Problem details:
Rewrite the lines below as a JSON list of strings, one string per line, leaving out blank lines and the pictures.

Dataset records:
=-=-=-=-=
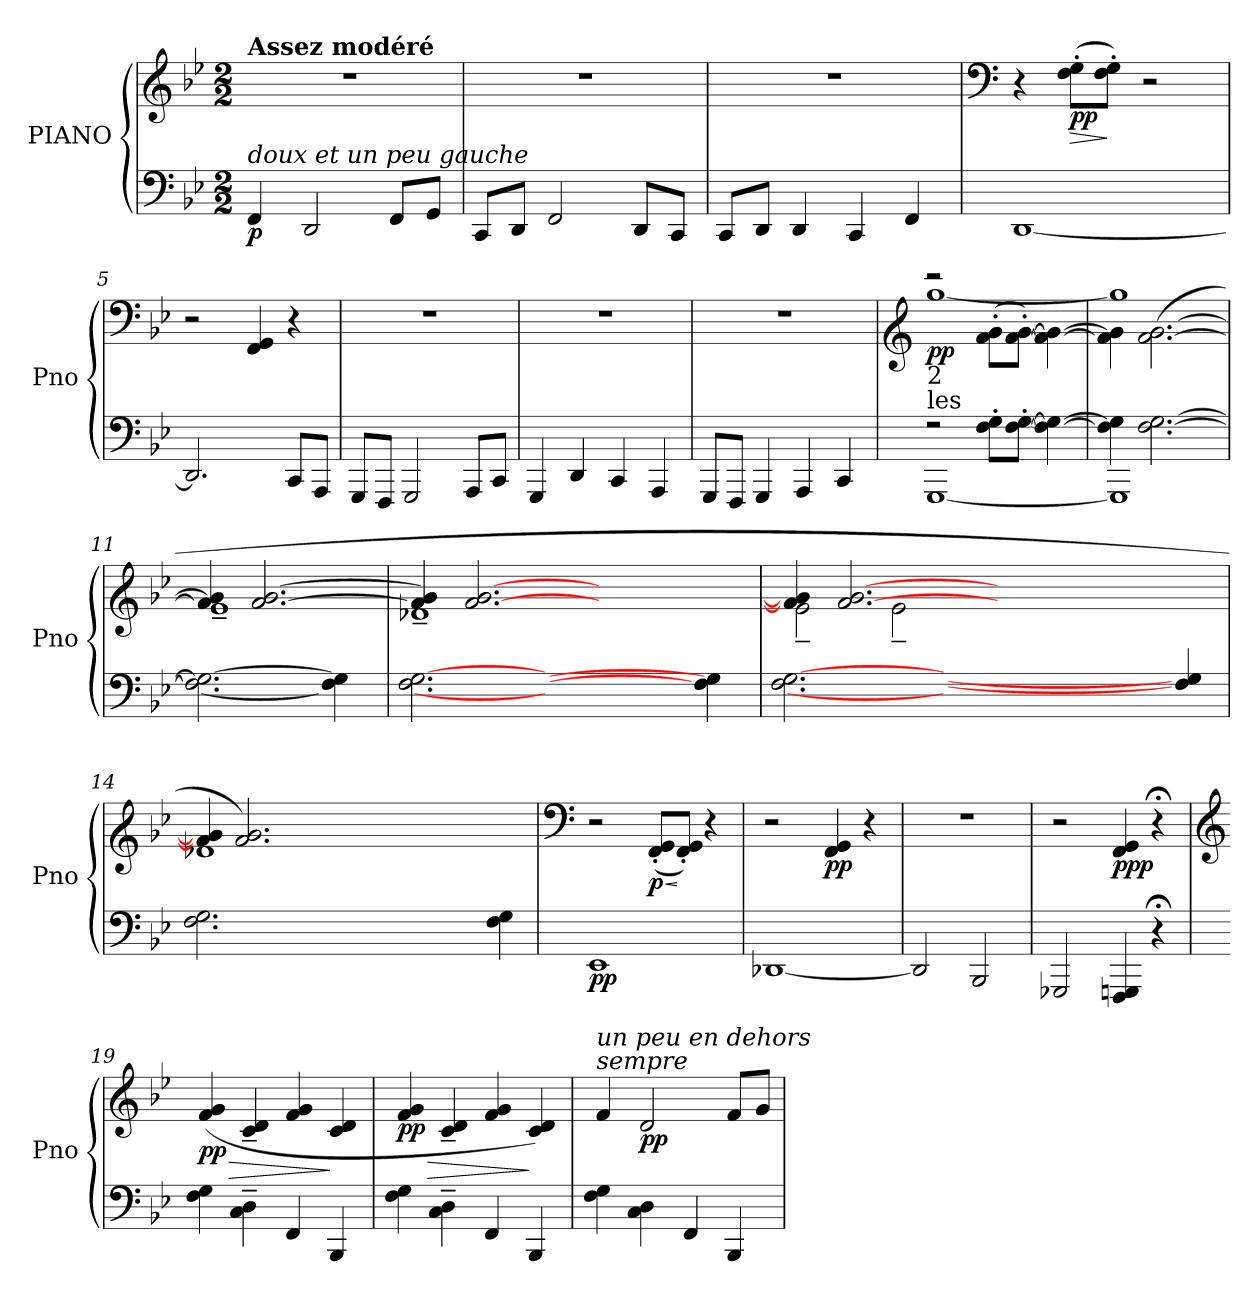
**kern	**kern	**dynam
*part1	*part1	*part1
*staff2	*staff1	*staff1/2
*I"PIANO	*	*
*I'Pno	*	*
*clefF4	*clefG2	*
*k[b-e-]	*k[b-e-]	*
*M2/2	*M2/2	*
=1	=1	=1
!	!LO:TX:a:B:t=Assez modéré	!
!LO:TX:a:i:t=doux et un peu gauche	!	!
!	!	!LO:DY:b=2
4FF/	1r	p
2DD/	.	.
8FF/L	.	.
8GG/J	.	.
=2	=2	=2
8CC/L	1r	.
8DD/J	.	.
2FF/	.	.
8DD/L	.	.
8CC/J	.	.
=3	=3	=3
8CC/L	1r	.
8DD/J	.	.
4DD/	.	.
4CC/	.	.
4FF/	.	.
!!LO:LB:g=z
=4	=4	=4
*	*clefF4	*
[1DD	4r	.
!	!	!LO:HP:b
!	!	!LO:DY:n=1:b
.	(>8F\' 8G\'L	> pp
.	8F\' 8G\'J)	]
.	2r	.
=5	=5	=5
2.DD/]	2r	.
.	4FF/ 4GG/	.
8CC/L	4r	.
8AAA/J	.	.
=6	=6	=6
8GGG/L	1r	.
8FFF/J	.	.
2GGG/	.	.
8AAA/L	.	.
8CC/J	.	.
=7	=7	=7
4GGG/	1r	.
4DD/	.	.
4CC/	.	.
4AAA/	.	.
=8	=8	=8
8GGG/L	1r	.
8FFF/J	.	.
4GGG/	.	.
4AAA/	.	.
4CC/	.	.
!!LO:LB:g=z
=9	=9	=9
*	*clefG1	*
*^	*^	*
!LO:TX:a:t=les	!	!	!	!
!LO:TX:a:t=2	!	!	!	!
!	!	!	!	!LO:DY:b
2r	[1GGG	2r	[1bb-	pp
8F\' 8G\'L	.	(>8a\' 8b-\'L	.	.
[8F\' [8G\'J	.	[8a\' [8b-\'J)	.	.
4F\_ 4G\_	.	4a\_ 4b-\_	.	.
=10	=10	=10	=10	=10
4F\] 4G\]	1GGG]	4a\] 4b-\]	1bb-]	.
[2.F\ [2.G\	.	(>[2.a\ [2.b-\	.	.
*v	*v	*	*	*
=11	=11	=11	=11
2.F\_ 2.G\_	4a/] 4b-/]	1g~	.
.	[2.a/ [2.b-/	.	.
4F\] 4G\]	.	.	.
=12	=12	=12	=12
[2.F\ [2.G\	4a/] 4b-/]	1f-X~	.
.	[2.a/ [2.b-/	.	.
1ryy	.	.	.
.	1ryy	1ryy	.
4F\] 4G\]	.	.	.
=13	=13	=13	=13
[2.F\ [2.G\	4a/] 4b-/]	2g~\	.
.	[2.a/ [2.b-/	.	.
.	.	2g~\	.
0ryy	.	.	.
.	0ryy	0ryy	.
4F/] 4G/]	.	.	.
!!LO:LB:g=z	!!
=14	=14	=14	=14
2.F\ 2.G\	4a/] 4b-/]	1f-X	.
.	2.a/ 2.b-/)	.	.
0.ryy	.	.	.
.	0.ryy	0.ryy	.
4F\ 4G\	.	.	.
*	*v	*v	*
=15	=15	=15
*	*clefF4	*
!	!	!LO:DY:b=2
1EE-	2r	pp
!	!	!LO:HP:b
!	!	!LO:DY:n=1:b
.	(<8FF/' 8GG/'L	< p
.	8FF/' 8GG/'J)	[
.	4r	.
=16	=16	=16
[1DD-X	2r	.
!	!	!LO:DY:b
.	4FF/ 4GG/	pp
.	4r	.
=17	=17	=17
2DD-/]	1r	.
2BBB-/	.	.
=18	=18	=18
2GGG-X/	2r	.
!	!	!LO:DY:b
4FFF/ 4GGGn/	4FF/ 4GG/	ppp
4r;<	4r;<	.
!!LO:PB:g=z
=19	=19	=19
*	*clefG2	*
!	!	!LO:HP:b
!	!	!LO:DY:n=1:b
4F\ 4G\	(>4f/ 4g/	> pp
4C\~ 4D\~	4c/~ 4d/~	.
4FF/	4f/ 4g/	.
4BBB-/	4c/ 4d/	]
=20	=20	=20
!	!	!LO:HP:b
!	!	!LO:DY:n=1:b
4F\ 4G\	4f/ 4g/	> pp
4C\~ 4D\~	4c/~ 4d/~	.
4FF/	4f/ 4g/	.
4BBB-/	4c/ 4d/)	]
=21	=21	=21
!	!LO:TX:a:i:t=sempre	!
!	!LO:TX:a:i:t=un peu en dehors	!
4F\ 4G\	4f/	.
!	!	!LO:DY:b
4C\ 4D\	2d/	pp
4FF/	.	.
4BBB-/	8f/L	.
.	8g/J	.
=	=	=
*-	*-	*-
=-=-=-=-=
Problem solution:
[
  "**kern\t**kern\t**dynam",
  "*part1\t*part1\t*part1",
  "*staff2\t*staff1\t*staff1/2",
  "*I\"PIANO\t*\t*",
  "*I'Pno\t*\t*",
  "*clefF4\t*clefG2\t*",
  "*k[b-e-]\t*k[b-e-]\t*",
  "*M2/2\t*M2/2\t*",
  "=1\t=1\t=1",
  "!\t!LO:TX:a:B:t=Assez modéré\t!",
  "!LO:TX:a:i:t=doux et un peu gauche\t!\t!",
  "!\t!\t!LO:DY:b=2",
  "4FF/\t1r\tp",
  "2DD/\t.\t.",
  "8FF/L\t.\t.",
  "8GG/J\t.\t.",
  "=2\t=2\t=2",
  "8CC/L\t1r\t.",
  "8DD/J\t.\t.",
  "2FF/\t.\t.",
  "8DD/L\t.\t.",
  "8CC/J\t.\t.",
  "=3\t=3\t=3",
  "8CC/L\t1r\t.",
  "8DD/J\t.\t.",
  "4DD/\t.\t.",
  "4CC/\t.\t.",
  "4FF/\t.\t.",
  "!!LO:LB:g=z",
  "=4\t=4\t=4",
  "*\t*clefF4\t*",
  "[1DD\t4r\t.",
  "!\t!\t!LO:HP:b",
  "!\t!\t!LO:DY:n=1:b",
  ".\t(>8F\\' 8G\\'L\t> pp",
  ".\t8F\\' 8G\\'J)\t]",
  ".\t2r\t.",
  "=5\t=5\t=5",
  "2.DD/]\t2r\t.",
  ".\t4FF/ 4GG/\t.",
  "8CC/L\t4r\t.",
  "8AAA/J\t.\t.",
  "=6\t=6\t=6",
  "8GGG/L\t1r\t.",
  "8FFF/J\t.\t.",
  "2GGG/\t.\t.",
  "8AAA/L\t.\t.",
  "8CC/J\t.\t.",
  "=7\t=7\t=7",
  "4GGG/\t1r\t.",
  "4DD/\t.\t.",
  "4CC/\t.\t.",
  "4AAA/\t.\t.",
  "=8\t=8\t=8",
  "8GGG/L\t1r\t.",
  "8FFF/J\t.\t.",
  "4GGG/\t.\t.",
  "4AAA/\t.\t.",
  "4CC/\t.\t.",
  "!!LO:LB:g=z",
  "=9\t=9\t=9",
  "*\t*clefG1\t*",
  "*^\t*^\t*",
  "!LO:TX:a:t=les\t!\t!\t!\t!",
  "!LO:TX:a:t=2\t!\t!\t!\t!",
  "!\t!\t!\t!\t!LO:DY:b",
  "2r\t[1GGG\t2r\t[1bb-\tpp",
  "8F\\' 8G\\'L\t.\t(>8a\\' 8b-\\'L\t.\t.",
  "[8F\\' [8G\\'J\t.\t[8a\\' [8b-\\'J)\t.\t.",
  "4F\\_ 4G\\_\t.\t4a\\_ 4b-\\_\t.\t.",
  "=10\t=10\t=10\t=10\t=10",
  "4F\\] 4G\\]\t1GGG]\t4a\\] 4b-\\]\t1bb-]\t.",
  "[2.F\\ [2.G\\\t.\t(>[2.a\\ [2.b-\\\t.\t.",
  "*v\t*v\t*\t*\t*",
  "=11\t=11\t=11\t=11",
  "2.F\\_ 2.G\\_\t4a/] 4b-/]\t1g~\t.",
  ".\t[2.a/ [2.b-/\t.\t.",
  "4F\\] 4G\\]\t.\t.\t.",
  "=12\t=12\t=12\t=12",
  "[2.F\\ [2.G\\\t4a/] 4b-/]\t1f-X~\t.",
  ".\t[2.a/ [2.b-/\t.\t.",
  "1ryy\t.\t.\t.",
  ".\t1ryy\t1ryy\t.",
  "4F\\] 4G\\]\t.\t.\t.",
  "=13\t=13\t=13\t=13",
  "[2.F\\ [2.G\\\t4a/] 4b-/]\t2g~\\\t.",
  ".\t[2.a/ [2.b-/\t.\t.",
  ".\t.\t2g~\\\t.",
  "0ryy\t.\t.\t.",
  ".\t0ryy\t0ryy\t.",
  "4F/] 4G/]\t.\t.\t.",
  "!!LO:LB:g=z\t!!",
  "=14\t=14\t=14\t=14",
  "2.F\\ 2.G\\\t4a/] 4b-/]\t1f-X\t.",
  ".\t2.a/ 2.b-/)\t.\t.",
  "0.ryy\t.\t.\t.",
  ".\t0.ryy\t0.ryy\t.",
  "4F\\ 4G\\\t.\t.\t.",
  "*\t*v\t*v\t*",
  "=15\t=15\t=15",
  "*\t*clefF4\t*",
  "!\t!\t!LO:DY:b=2",
  "1EE-\t2r\tpp",
  "!\t!\t!LO:HP:b",
  "!\t!\t!LO:DY:n=1:b",
  ".\t(<8FF/' 8GG/'L\t< p",
  ".\t8FF/' 8GG/'J)\t[",
  ".\t4r\t.",
  "=16\t=16\t=16",
  "[1DD-X\t2r\t.",
  "!\t!\t!LO:DY:b",
  ".\t4FF/ 4GG/\tpp",
  ".\t4r\t.",
  "=17\t=17\t=17",
  "2DD-/]\t1r\t.",
  "2BBB-/\t.\t.",
  "=18\t=18\t=18",
  "2GGG-X/\t2r\t.",
  "!\t!\t!LO:DY:b",
  "4FFF/ 4GGGn/\t4FF/ 4GG/\tppp",
  "4r;<\t4r;<\t.",
  "!!LO:PB:g=z",
  "=19\t=19\t=19",
  "*\t*clefG2\t*",
  "!\t!\t!LO:HP:b",
  "!\t!\t!LO:DY:n=1:b",
  "4F\\ 4G\\\t(>4f/ 4g/\t> pp",
  "4C\\~ 4D\\~\t4c/~ 4d/~\t.",
  "4FF/\t4f/ 4g/\t.",
  "4BBB-/\t4c/ 4d/\t]",
  "=20\t=20\t=20",
  "!\t!\t!LO:HP:b",
  "!\t!\t!LO:DY:n=1:b",
  "4F\\ 4G\\\t4f/ 4g/\t> pp",
  "4C\\~ 4D\\~\t4c/~ 4d/~\t.",
  "4FF/\t4f/ 4g/\t.",
  "4BBB-/\t4c/ 4d/)\t]",
  "=21\t=21\t=21",
  "!\t!LO:TX:a:i:t=sempre\t!",
  "!\t!LO:TX:a:i:t=un peu en dehors\t!",
  "4F\\ 4G\\\t4f/\t.",
  "!\t!\t!LO:DY:b",
  "4C\\ 4D\\\t2d/\tpp",
  "4FF/\t.\t.",
  "4BBB-/\t8f/L\t.",
  ".\t8g/J\t.",
  "=\t=\t=",
  "*-\t*-\t*-"
]